There are many topics available on this.

jbishop15

Posted

7 minutes ago, iacas said:

This isn't the thread for it, but… you're dead freaking wrong. Some people are more athletically inclined than others.

There are many topics available on this.

I don't call natural athleticism 'talent', though. I'm talking about the innate stuff that people call talent. 

  • Administrator
iacas

Posted

15 minutes ago, jbishop15 said:

I don't call natural athleticism 'talent', though. I'm talking about the innate stuff that people call talent. 

Post in one of the topics on this if you'd like, because I still disagree.

natureboy

Posted

22 hours ago, iacas said:

People don't seem to get that Moe's swing was pretty darn normal for the bulk of his life up until he was getting pretty old. He was talked into the thicker grips, and the more palmy grip, for example. Later in life.
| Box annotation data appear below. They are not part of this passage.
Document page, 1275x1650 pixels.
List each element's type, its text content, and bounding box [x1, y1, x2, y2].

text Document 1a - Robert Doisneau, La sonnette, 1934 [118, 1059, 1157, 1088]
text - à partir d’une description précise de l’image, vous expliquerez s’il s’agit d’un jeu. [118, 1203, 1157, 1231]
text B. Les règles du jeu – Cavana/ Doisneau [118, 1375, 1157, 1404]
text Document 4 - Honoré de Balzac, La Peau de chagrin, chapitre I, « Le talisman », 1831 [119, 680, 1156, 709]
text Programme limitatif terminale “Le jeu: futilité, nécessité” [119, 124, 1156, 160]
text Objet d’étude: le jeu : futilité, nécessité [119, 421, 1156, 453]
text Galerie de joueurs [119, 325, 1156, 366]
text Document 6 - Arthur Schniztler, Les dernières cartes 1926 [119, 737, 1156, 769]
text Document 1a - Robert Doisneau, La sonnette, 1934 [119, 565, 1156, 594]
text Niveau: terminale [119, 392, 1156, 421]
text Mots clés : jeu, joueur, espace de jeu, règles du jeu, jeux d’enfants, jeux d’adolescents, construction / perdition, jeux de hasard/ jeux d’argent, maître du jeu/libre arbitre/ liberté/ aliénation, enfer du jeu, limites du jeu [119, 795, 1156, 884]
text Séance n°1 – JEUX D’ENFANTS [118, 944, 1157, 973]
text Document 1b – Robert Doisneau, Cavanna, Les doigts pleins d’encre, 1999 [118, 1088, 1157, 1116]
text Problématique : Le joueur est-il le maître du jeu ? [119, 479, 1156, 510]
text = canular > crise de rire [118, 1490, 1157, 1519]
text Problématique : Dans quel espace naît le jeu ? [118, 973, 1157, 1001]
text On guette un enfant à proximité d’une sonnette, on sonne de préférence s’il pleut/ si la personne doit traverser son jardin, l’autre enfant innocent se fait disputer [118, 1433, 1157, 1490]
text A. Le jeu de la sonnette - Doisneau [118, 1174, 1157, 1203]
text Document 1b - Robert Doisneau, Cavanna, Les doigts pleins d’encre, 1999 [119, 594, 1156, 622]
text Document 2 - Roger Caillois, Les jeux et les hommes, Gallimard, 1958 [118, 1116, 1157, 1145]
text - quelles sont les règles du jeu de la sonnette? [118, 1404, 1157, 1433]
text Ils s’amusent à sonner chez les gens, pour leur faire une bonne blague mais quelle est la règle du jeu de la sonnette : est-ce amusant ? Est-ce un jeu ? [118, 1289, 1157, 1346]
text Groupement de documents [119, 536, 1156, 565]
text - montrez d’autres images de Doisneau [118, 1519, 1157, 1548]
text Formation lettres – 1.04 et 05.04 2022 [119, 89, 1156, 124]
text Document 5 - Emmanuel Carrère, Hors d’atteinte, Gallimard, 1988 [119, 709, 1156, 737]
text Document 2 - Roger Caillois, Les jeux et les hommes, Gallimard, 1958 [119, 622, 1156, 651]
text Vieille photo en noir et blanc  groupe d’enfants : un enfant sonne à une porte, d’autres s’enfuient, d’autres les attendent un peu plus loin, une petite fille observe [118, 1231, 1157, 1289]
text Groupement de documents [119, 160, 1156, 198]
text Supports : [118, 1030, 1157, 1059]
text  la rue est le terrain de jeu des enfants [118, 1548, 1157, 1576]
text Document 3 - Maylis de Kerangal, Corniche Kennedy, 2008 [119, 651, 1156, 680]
His swing when he was trying to play the PGA Tour (a little) was pretty typical of everyone else's swing.

I partly agree that he made changes. But his basic setup and swing were pretty different from what was and still is 'orthodox'. Early footage is grainy, but I still see a palmier right hand than a 'typical' fingers grip and this impact pic clearly shows he had the high hands and extended arms (shaft pointing to chest) at address / through impact early on.

 

moe10.gif

  • Administrator
iacas

Posted

I don't think so. I'm basing this off:

This doesn't look like a palmy right-hand grip to me:

Moe.thumb.jpg.53ba4a17f37da08636185b67aa

There's still a pretty good angle between the shaft and his forearm, and his left hand isn't palmy. The right frame just shows how typical his follow-through looked. You can see a little bit of the "Natural Swing Moe" in that one, but it's closer to a "conventional" swing for the time.